▶ _EXTRACT TO READ_:
This setup ensures your privacy and filtering policies follow you, whether you are traveling, working from a café, or connecting from a hotel.
Integrating DNS Filtering with Firewall and Network Security
Blocking ads and trackers is just the beginning. For stronger privacy, integrate your DNS filtering with network-level firewall rules:
- Block all outgoing DNS traffic except to your approved DNS server IPs.
- Audit firewall logs for devices attempting to reach unauthorized DNS resolvers—this could indicate malware or advanced tracking attempts.
- Combine DNS filtering with intrusion detection systems (IDS) for real-time threat mitigation.
ENGINYRING offers Proxmox server management for deploying complex, layered security architectures.
DNSSEC and Authenticity: Do Not Overlook Domain Validation
While blocking ads is important, preventing DNS spoofing and cache poisoning is critical for overall security. DNSSEC (DNS Security Extensions) signs DNS responses cryptographically to prove their authenticity.

▶ _PROVIDED MATERIAL_:
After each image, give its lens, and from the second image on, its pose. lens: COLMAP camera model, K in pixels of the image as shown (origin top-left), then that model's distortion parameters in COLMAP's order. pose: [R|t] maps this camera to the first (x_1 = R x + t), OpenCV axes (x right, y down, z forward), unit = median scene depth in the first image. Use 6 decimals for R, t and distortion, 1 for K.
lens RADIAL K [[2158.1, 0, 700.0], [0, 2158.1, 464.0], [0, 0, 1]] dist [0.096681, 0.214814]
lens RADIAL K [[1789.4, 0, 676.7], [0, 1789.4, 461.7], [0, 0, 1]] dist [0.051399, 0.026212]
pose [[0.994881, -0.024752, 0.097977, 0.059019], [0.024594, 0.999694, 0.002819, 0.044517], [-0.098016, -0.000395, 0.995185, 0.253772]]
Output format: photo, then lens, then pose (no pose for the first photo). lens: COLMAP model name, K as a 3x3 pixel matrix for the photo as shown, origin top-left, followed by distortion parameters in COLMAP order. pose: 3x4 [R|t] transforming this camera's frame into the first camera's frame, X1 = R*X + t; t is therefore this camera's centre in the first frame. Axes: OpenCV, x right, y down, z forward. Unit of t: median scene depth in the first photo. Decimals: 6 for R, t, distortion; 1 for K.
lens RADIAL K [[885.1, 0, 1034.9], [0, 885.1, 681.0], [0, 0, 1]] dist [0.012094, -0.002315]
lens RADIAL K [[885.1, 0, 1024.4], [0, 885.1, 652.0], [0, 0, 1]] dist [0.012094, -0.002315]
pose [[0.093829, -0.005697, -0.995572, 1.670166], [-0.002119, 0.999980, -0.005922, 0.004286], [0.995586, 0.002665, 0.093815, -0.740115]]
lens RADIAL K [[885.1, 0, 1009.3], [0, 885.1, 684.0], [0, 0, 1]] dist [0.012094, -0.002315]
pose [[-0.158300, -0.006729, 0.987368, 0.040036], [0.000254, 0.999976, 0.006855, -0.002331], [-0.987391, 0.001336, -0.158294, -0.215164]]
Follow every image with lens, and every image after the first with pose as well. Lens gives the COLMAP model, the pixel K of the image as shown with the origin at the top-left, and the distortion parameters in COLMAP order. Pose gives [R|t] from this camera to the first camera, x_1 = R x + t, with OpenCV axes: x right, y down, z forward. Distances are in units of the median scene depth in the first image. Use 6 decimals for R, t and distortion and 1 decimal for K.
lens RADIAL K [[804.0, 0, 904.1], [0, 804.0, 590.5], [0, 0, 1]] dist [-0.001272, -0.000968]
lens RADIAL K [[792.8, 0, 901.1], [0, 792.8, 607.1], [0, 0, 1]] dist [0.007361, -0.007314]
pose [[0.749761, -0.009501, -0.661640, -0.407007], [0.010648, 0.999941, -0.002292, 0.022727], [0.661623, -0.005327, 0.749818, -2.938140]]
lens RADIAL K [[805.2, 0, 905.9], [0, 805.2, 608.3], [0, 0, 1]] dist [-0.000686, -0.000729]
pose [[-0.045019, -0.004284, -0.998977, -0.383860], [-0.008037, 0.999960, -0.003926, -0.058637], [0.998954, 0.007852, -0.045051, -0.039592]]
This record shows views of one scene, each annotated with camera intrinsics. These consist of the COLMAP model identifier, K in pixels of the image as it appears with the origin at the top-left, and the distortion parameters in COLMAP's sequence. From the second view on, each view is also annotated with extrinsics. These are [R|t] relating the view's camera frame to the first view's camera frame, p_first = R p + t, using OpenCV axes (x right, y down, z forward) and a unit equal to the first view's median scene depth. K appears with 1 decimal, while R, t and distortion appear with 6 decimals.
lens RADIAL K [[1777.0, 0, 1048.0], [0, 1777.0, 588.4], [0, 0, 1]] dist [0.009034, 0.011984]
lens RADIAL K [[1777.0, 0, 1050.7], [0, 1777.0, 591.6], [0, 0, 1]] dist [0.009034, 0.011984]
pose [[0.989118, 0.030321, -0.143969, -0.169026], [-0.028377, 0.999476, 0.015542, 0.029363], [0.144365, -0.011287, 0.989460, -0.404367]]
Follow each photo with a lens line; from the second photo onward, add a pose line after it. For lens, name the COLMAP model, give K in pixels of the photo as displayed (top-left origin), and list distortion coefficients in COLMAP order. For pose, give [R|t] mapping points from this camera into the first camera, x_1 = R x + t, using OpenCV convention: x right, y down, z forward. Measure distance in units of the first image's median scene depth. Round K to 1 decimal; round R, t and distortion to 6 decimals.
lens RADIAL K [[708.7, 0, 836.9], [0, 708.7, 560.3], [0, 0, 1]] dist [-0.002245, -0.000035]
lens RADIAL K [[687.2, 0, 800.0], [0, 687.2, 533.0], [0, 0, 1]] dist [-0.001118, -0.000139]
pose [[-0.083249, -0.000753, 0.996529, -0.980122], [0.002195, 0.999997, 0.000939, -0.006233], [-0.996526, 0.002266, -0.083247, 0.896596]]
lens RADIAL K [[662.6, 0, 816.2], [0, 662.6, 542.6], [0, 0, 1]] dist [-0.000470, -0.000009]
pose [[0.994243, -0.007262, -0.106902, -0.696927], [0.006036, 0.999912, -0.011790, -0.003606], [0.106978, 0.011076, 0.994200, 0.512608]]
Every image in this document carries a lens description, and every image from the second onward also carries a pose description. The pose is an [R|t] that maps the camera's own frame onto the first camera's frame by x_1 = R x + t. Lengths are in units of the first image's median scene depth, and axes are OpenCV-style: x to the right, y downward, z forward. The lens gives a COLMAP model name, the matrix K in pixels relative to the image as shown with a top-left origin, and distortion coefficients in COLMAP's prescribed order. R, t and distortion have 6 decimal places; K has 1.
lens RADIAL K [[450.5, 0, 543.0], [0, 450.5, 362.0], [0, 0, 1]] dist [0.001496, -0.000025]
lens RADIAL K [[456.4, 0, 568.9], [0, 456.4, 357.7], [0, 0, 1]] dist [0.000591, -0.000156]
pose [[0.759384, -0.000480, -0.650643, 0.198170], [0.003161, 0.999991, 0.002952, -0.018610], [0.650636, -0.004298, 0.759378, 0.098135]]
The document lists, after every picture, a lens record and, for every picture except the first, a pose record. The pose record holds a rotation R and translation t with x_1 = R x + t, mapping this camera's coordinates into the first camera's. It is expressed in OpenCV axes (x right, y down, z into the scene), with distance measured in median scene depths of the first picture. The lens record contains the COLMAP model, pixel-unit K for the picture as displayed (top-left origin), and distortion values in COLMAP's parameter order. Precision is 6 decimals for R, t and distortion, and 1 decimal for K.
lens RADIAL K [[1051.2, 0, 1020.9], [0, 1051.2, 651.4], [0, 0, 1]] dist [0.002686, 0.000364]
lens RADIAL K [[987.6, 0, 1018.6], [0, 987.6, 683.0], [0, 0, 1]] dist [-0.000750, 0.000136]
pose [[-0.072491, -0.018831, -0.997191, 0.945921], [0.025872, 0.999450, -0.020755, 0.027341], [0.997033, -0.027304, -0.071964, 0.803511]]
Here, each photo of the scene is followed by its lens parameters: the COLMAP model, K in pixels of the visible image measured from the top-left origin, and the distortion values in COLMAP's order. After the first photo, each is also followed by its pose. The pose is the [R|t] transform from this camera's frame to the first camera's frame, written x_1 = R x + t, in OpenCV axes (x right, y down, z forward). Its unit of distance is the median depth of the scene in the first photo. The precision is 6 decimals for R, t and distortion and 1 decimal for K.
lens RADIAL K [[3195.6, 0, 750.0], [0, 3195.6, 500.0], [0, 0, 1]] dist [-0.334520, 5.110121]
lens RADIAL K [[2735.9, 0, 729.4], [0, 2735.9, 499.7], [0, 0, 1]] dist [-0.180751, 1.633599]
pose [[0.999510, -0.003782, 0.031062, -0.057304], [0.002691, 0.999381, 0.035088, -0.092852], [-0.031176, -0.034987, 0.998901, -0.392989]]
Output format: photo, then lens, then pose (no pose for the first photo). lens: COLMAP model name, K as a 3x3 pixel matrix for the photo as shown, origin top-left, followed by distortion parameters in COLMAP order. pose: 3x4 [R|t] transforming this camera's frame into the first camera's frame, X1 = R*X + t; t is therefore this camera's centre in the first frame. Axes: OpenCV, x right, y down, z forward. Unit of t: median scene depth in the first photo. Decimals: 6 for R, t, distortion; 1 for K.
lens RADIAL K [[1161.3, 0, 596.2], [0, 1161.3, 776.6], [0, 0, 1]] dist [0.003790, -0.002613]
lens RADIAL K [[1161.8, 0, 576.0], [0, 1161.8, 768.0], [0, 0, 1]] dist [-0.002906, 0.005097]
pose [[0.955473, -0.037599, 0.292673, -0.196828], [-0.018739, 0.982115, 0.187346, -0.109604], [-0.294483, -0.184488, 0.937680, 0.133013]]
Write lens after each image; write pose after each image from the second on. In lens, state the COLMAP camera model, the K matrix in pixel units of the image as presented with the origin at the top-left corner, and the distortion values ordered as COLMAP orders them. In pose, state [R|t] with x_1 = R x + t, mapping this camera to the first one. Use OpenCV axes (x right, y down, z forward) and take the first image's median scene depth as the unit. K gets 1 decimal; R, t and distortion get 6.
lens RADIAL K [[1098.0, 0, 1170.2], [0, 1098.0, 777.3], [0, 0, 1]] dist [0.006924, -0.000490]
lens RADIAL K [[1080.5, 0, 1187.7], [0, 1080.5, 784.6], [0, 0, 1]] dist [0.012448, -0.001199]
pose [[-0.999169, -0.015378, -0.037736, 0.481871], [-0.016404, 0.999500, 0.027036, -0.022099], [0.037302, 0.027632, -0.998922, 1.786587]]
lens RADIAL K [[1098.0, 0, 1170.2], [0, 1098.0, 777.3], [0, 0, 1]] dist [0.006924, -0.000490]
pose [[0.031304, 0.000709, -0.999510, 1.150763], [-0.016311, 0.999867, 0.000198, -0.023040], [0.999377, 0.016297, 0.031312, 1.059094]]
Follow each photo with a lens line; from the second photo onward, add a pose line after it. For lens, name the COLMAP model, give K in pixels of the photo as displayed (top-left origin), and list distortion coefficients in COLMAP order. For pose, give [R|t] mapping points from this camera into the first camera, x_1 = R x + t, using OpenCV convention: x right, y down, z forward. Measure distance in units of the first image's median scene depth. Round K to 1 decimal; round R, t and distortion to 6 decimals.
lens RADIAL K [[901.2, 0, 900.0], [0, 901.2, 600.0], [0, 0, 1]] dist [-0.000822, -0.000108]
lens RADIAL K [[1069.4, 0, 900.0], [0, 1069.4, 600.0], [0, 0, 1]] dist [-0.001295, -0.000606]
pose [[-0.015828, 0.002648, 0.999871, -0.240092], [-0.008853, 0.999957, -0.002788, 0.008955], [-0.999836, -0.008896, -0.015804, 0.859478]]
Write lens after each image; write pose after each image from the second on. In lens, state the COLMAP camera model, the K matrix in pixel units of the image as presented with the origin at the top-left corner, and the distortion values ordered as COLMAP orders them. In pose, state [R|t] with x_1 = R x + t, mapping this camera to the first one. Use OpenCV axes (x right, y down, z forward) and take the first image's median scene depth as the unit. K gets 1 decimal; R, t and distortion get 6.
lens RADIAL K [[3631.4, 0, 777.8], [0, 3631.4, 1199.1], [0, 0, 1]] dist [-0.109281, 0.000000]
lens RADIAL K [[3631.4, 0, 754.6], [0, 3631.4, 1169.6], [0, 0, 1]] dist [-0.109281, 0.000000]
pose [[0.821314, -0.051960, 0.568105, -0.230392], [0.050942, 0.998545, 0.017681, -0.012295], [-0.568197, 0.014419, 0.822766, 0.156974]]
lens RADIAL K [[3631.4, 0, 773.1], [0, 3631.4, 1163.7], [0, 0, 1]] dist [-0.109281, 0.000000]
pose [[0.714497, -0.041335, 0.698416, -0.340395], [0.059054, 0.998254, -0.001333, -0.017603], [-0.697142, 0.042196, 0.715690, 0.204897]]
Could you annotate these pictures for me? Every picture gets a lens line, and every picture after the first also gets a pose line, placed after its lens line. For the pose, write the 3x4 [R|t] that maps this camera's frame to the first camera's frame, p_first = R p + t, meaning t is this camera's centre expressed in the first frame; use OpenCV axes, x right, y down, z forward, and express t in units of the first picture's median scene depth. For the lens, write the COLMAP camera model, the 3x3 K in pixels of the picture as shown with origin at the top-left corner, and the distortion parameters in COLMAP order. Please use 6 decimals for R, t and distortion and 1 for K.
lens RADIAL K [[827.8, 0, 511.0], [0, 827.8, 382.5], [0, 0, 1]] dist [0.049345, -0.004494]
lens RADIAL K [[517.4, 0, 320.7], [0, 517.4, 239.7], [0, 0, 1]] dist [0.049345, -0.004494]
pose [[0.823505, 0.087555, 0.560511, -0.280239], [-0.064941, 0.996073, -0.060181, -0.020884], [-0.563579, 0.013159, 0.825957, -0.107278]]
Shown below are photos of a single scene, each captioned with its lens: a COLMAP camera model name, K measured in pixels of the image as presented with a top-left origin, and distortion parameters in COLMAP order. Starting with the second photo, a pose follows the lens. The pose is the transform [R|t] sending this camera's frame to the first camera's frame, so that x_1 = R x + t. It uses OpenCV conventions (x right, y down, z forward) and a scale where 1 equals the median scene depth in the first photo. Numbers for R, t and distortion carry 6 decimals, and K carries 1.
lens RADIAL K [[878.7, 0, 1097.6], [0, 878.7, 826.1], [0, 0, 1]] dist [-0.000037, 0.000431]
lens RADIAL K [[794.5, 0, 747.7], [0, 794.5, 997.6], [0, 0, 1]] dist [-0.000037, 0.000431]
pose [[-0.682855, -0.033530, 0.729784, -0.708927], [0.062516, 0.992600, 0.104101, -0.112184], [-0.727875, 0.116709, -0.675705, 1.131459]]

▶ _DIRECTIONS_: Write the next part of the piece on DNS filtering and network security, continuing from its final sentence.

▶ _ANSWER_:
- Enable DNSSEC validation in your DNS server’s settings. Both Unbound and recent AdGuard/Pi-hole builds support this.
- Choose upstream resolvers that validate DNSSEC—many public providers now offer this.
- Test your setup regularly at sites like ENGINYRING’s domain registration portal, which provides DNSSEC tools.
Resilience and Redundancy: Planning for Uptime
DNS downtime can cripple a network. Best practices for resilience include:
- Configure a secondary (backup) DNS server with identical blocklists and settings.
- Use a virtual IP manager (e.g., Keepalived) for high-availability failover.
- Back up your server configuration and blocklists regularly, and schedule restore tests quarterly.
- For business use, consider ENGINYRING’s managed hosting, where uptime and support are guaranteed by contract.
Future-Proofing: What’s Next for DNS Ad Blocking?
Adversaries constantly innovate. Here is what to expect—and how to prepare:
- AI-driven tracking scripts that adapt to blocklists in real time.
- Increased use of decentralized domains and peer-to-peer DNS.
- Native integration of tracker blocking at ISP or national levels in some regions.
- Greater demand for privacy compliance and reporting from businesses handling user data.
Staying current means regularly updating your tools, policies, and infrastructure. ENGINYRING’s technical teams are committed to guiding our clients through these changes, whether you are just starting or need advanced security.
Key Mistakes to Avoid with DNS-Based Blocking
- Relying solely on a single blocklist—combine multiple trusted sources.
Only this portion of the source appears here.